AMSTERDAM (Reuters) - A team that includes Dutch and Ukrainian investigators have begun examining evidence from the MH17 Malaysia Airlines flight that was downed in eastern Ukraine in July 2014, killing all on board, Dutch prosecutors said on Tuesday.
Two thirds of the 298 people traveling on the aircraft when it crashed, were Dutch. The Dutch Safety Board concluded in a final report last month that the plane was shot down by a Russian-made Buk missile. [ID: L8N12D4XI]
Pro-Russian separatists and Ukrainian government forces were battling each other in eastern Ukraine at the time and many Western experts and governments immediately blamed the rebels.
Russia disputes a Buk may have been used.

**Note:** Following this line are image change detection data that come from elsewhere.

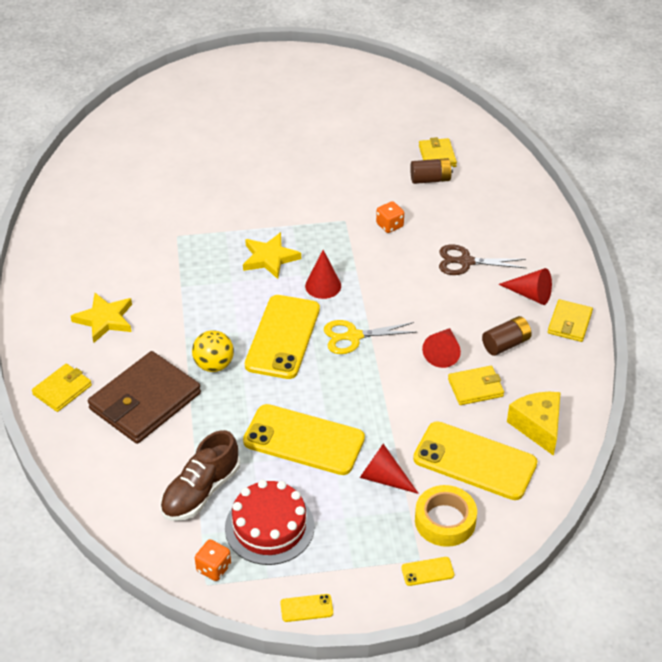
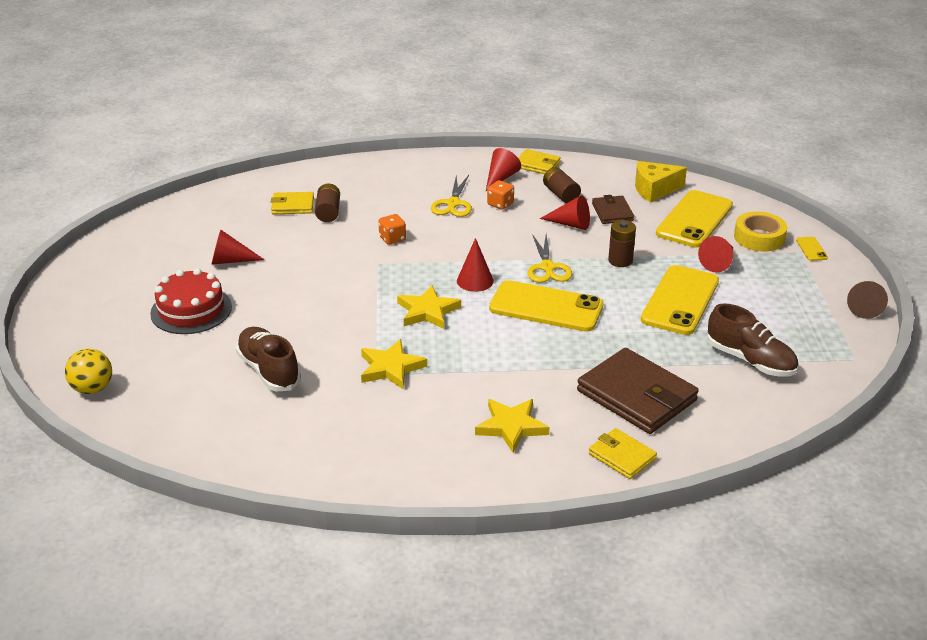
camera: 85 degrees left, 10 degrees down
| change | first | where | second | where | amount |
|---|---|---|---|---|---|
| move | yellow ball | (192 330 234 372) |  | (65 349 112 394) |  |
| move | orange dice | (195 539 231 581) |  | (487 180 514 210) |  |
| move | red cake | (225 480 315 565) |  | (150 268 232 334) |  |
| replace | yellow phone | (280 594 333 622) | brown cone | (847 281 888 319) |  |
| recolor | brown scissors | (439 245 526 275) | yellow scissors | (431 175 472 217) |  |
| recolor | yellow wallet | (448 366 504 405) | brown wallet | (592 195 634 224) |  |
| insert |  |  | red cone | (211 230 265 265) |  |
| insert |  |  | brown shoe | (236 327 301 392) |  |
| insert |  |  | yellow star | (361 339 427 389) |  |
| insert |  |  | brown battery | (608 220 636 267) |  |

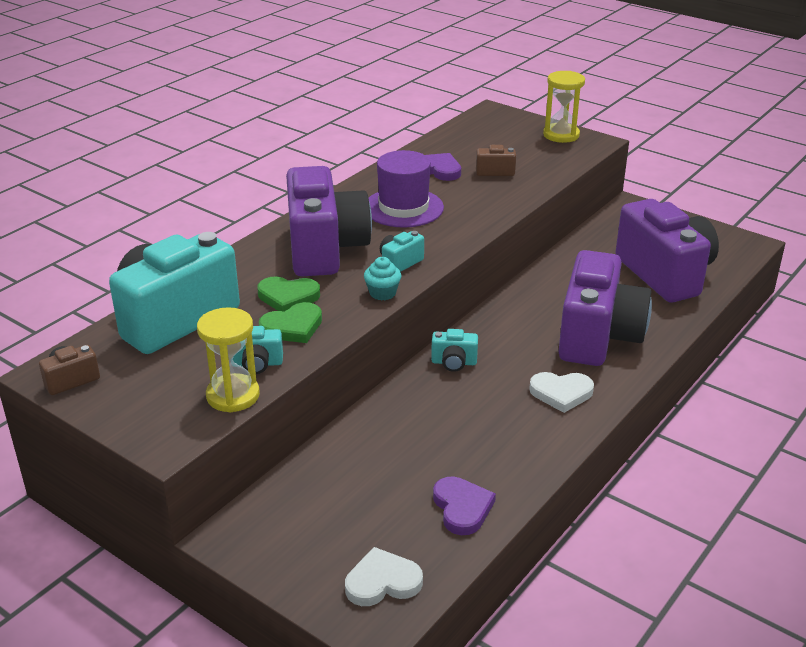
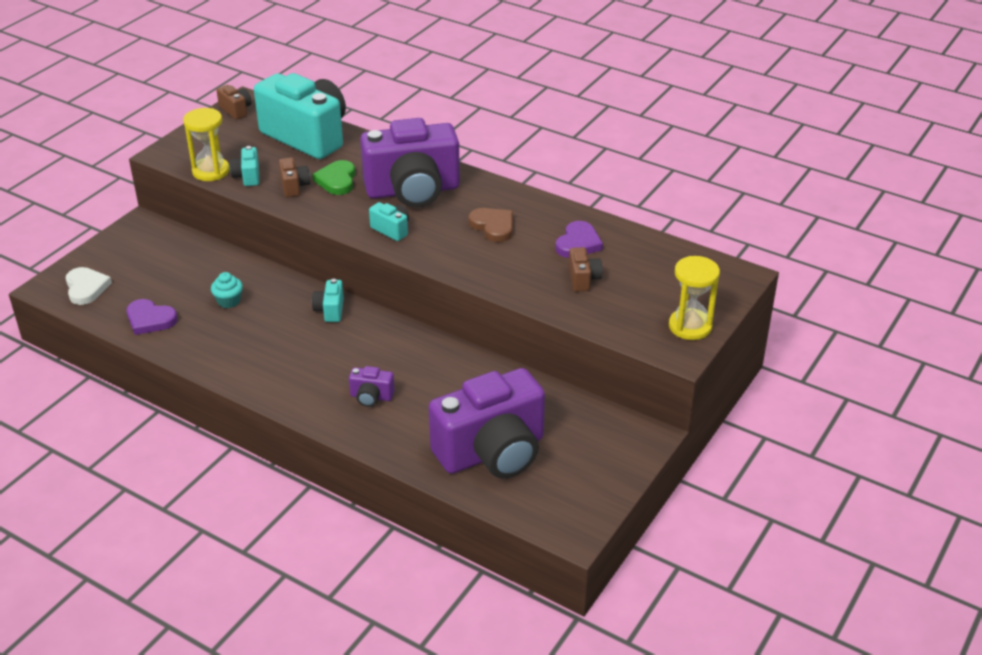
camera: 85 degrees right, 5 degrees up
| change | first | where | second | where | amount |
|---|---|---|---|---|---|
| replace | green heart | (259 302 322 343) | brown camera | (279 157 310 197) |  |
| move | turquoise cupcake | (364 257 401 301) |  | (211 272 243 308) |  |
| replace | purple hat | (369 150 444 228) | brown heart | (469 208 513 242) |  |
| rotate | purple heart | (433 476 496 535) |  | (127 299 178 335) | 45 degrees clockwise |
| delete | white heart | (529 372 594 413) |  |  |  |
| resize | purple camera | (558 250 652 366) |  | (349 366 395 407) | x0.40 |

The Netherlands has proposed establishing an international tribunal to prosecute the perpetrators, but no suspects have yet been named.
The approximately 20 experts in metals, paints, weapons, ballistics and explosives will examine crash site wreckage with the aim of “tracing and prosecuting the perpetrators,” the prosecutors said in a statement.

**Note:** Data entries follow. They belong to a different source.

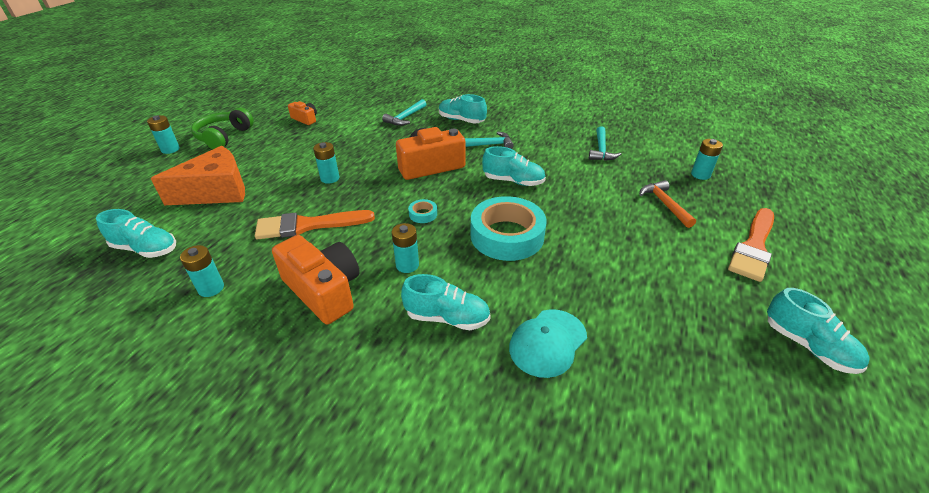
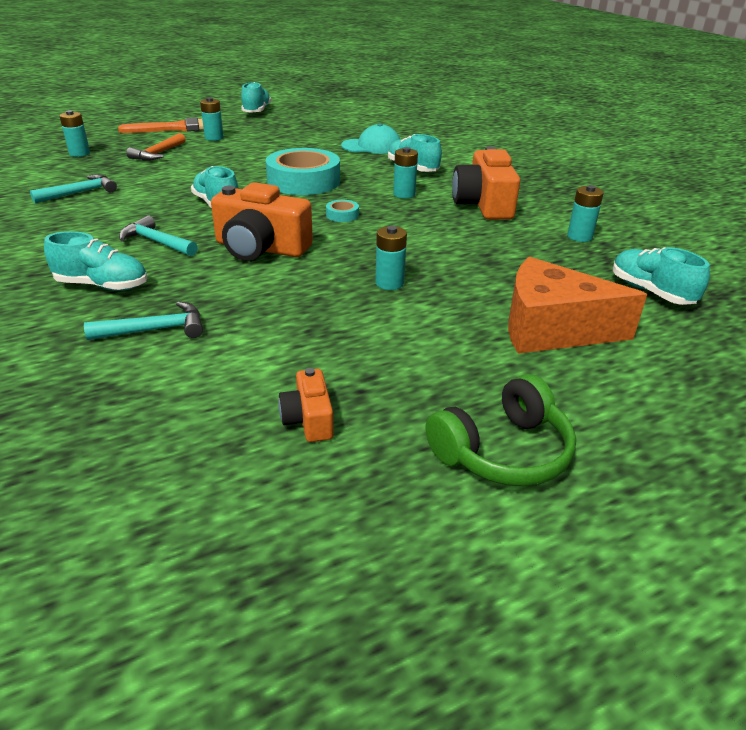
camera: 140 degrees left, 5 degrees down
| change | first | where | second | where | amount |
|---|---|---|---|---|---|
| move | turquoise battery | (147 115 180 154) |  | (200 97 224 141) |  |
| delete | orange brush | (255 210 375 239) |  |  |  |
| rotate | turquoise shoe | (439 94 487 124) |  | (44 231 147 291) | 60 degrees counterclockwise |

The meeting should “lead to a significant step forward in the criminal investigation and toward legal and convincing evidence in particular,” it said.
The team of specialists from the Netherlands, Australia, Malaysia, Belgium and Ukraine gathered on Monday and will work for the next three weeks. The wreckage was transported from the crash site to a hangar at the Dutch Gilze-Rijen airforce base where it now lies, assembled on a steel wire lattice.
Among the material being examined are soil samples from possible missile launch sites and debris that could belong to a BUK-missile.